* [Task requirements]: Determine how many lines in the records hold the word "living". Return the number alone.

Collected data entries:
..........
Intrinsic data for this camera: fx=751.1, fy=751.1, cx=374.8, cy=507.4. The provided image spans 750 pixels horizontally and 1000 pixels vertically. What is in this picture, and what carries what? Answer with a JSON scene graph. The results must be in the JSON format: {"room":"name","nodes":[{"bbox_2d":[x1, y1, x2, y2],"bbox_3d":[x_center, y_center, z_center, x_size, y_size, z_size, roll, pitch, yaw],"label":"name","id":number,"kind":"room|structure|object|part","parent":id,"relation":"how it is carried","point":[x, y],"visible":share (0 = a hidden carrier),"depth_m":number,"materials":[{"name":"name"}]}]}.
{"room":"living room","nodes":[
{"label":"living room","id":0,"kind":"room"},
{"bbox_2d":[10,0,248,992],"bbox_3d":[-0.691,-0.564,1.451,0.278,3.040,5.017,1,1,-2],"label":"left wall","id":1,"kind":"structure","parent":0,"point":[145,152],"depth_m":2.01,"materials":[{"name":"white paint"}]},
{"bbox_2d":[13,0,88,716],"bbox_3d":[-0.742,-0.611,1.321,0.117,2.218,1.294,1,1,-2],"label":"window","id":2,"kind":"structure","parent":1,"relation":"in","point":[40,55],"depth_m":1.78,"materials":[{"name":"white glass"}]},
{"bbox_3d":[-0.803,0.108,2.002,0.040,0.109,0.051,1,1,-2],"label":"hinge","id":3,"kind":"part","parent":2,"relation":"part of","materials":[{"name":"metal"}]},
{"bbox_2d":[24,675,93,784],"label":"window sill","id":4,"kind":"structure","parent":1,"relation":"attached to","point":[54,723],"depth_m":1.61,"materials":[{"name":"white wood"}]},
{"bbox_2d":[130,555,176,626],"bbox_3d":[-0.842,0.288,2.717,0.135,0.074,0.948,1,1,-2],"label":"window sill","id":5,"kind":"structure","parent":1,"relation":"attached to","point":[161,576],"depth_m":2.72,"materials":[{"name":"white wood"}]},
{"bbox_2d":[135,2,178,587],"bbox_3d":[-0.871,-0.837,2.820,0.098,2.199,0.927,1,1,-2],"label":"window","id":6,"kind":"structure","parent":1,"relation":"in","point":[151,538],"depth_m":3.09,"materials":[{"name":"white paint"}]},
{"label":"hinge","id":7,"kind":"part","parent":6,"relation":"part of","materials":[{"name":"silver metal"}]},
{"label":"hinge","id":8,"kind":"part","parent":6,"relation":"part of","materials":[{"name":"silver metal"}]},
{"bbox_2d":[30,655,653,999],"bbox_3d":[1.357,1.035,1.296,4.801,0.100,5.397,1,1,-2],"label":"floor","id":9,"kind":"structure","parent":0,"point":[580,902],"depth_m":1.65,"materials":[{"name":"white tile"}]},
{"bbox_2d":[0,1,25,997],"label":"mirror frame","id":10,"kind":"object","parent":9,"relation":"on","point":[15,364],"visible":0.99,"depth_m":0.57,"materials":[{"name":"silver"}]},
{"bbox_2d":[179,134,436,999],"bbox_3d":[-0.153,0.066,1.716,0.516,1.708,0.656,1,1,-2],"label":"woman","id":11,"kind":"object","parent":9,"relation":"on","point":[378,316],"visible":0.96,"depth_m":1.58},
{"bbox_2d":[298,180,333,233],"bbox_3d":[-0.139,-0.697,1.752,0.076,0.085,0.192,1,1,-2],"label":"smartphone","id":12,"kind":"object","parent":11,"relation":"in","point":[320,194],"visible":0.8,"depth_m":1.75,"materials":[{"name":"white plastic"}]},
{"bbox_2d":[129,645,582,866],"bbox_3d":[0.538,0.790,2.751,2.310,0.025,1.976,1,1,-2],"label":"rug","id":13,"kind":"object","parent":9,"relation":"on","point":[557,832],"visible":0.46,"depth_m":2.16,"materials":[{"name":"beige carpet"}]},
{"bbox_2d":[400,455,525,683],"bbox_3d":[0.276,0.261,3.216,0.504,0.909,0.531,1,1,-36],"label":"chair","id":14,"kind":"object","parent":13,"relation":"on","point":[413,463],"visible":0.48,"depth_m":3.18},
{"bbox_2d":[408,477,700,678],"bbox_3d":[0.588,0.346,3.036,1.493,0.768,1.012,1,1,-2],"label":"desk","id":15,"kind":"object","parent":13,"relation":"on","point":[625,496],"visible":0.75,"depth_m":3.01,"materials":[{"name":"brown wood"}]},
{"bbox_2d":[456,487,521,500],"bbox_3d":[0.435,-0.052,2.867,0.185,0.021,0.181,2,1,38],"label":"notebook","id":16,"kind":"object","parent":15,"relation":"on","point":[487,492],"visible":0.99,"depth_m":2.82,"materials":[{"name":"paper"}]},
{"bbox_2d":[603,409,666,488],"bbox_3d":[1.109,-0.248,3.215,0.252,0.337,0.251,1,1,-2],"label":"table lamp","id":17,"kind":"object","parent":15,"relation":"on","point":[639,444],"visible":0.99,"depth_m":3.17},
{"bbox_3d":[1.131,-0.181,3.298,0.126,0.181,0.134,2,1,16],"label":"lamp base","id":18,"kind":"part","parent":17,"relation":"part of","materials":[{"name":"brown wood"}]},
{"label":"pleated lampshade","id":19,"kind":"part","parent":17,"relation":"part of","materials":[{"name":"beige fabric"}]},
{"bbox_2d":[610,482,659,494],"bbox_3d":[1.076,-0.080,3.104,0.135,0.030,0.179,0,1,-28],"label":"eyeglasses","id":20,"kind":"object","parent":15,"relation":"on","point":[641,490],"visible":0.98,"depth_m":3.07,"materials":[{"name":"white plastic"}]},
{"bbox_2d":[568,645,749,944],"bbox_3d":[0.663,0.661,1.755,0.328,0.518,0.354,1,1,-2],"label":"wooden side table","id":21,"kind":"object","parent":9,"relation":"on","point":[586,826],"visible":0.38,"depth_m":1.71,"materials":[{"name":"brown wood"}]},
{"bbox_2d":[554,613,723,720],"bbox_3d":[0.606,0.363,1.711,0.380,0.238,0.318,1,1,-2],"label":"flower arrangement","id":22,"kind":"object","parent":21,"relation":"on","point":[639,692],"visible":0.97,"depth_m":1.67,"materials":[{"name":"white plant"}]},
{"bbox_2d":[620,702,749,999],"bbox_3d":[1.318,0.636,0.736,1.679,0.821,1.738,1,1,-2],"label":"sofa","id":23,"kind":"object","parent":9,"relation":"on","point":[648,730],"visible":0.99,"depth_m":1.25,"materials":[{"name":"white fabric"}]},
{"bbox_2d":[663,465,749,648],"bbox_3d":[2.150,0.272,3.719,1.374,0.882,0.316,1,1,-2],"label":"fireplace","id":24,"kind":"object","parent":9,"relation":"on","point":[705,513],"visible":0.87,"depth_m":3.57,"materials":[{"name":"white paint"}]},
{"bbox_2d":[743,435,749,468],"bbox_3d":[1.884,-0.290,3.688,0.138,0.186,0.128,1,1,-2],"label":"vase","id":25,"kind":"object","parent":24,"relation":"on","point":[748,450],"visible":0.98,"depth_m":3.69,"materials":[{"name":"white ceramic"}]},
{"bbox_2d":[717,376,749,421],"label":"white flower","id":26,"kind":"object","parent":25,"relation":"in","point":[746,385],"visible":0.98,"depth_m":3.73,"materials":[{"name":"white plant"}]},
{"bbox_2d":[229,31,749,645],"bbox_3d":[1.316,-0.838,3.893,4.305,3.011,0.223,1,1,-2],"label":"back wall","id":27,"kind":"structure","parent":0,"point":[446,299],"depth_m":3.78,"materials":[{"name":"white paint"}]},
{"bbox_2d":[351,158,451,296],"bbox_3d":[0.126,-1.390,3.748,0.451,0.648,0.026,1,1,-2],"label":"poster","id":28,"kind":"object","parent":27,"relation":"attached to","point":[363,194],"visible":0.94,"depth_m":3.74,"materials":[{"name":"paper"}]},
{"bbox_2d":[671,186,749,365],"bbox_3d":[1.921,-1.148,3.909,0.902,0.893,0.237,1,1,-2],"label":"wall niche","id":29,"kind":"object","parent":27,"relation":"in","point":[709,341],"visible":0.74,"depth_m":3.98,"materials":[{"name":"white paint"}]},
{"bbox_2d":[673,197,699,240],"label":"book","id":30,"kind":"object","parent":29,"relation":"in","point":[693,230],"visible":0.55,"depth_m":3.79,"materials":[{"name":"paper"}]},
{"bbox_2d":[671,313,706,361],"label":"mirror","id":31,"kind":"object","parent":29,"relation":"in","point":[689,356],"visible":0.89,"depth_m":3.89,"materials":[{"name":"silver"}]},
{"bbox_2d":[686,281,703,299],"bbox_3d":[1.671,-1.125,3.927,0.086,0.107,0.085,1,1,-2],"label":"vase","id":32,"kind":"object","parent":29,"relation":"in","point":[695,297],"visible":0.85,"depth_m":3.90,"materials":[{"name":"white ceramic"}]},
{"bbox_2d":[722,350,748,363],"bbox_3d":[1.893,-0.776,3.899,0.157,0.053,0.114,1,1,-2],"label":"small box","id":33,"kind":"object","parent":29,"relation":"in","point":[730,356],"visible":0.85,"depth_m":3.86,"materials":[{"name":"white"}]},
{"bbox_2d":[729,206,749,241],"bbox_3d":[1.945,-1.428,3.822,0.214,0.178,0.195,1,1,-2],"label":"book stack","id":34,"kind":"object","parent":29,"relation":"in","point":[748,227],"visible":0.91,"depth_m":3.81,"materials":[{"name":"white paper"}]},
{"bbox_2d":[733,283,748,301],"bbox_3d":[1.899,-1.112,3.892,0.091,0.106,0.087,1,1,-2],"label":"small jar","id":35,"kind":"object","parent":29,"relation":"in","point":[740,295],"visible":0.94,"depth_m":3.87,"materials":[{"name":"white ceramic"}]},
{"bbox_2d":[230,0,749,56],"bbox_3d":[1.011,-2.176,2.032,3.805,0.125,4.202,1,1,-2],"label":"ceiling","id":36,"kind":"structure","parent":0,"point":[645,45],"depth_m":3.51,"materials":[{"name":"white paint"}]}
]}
..........
* [Result]: 2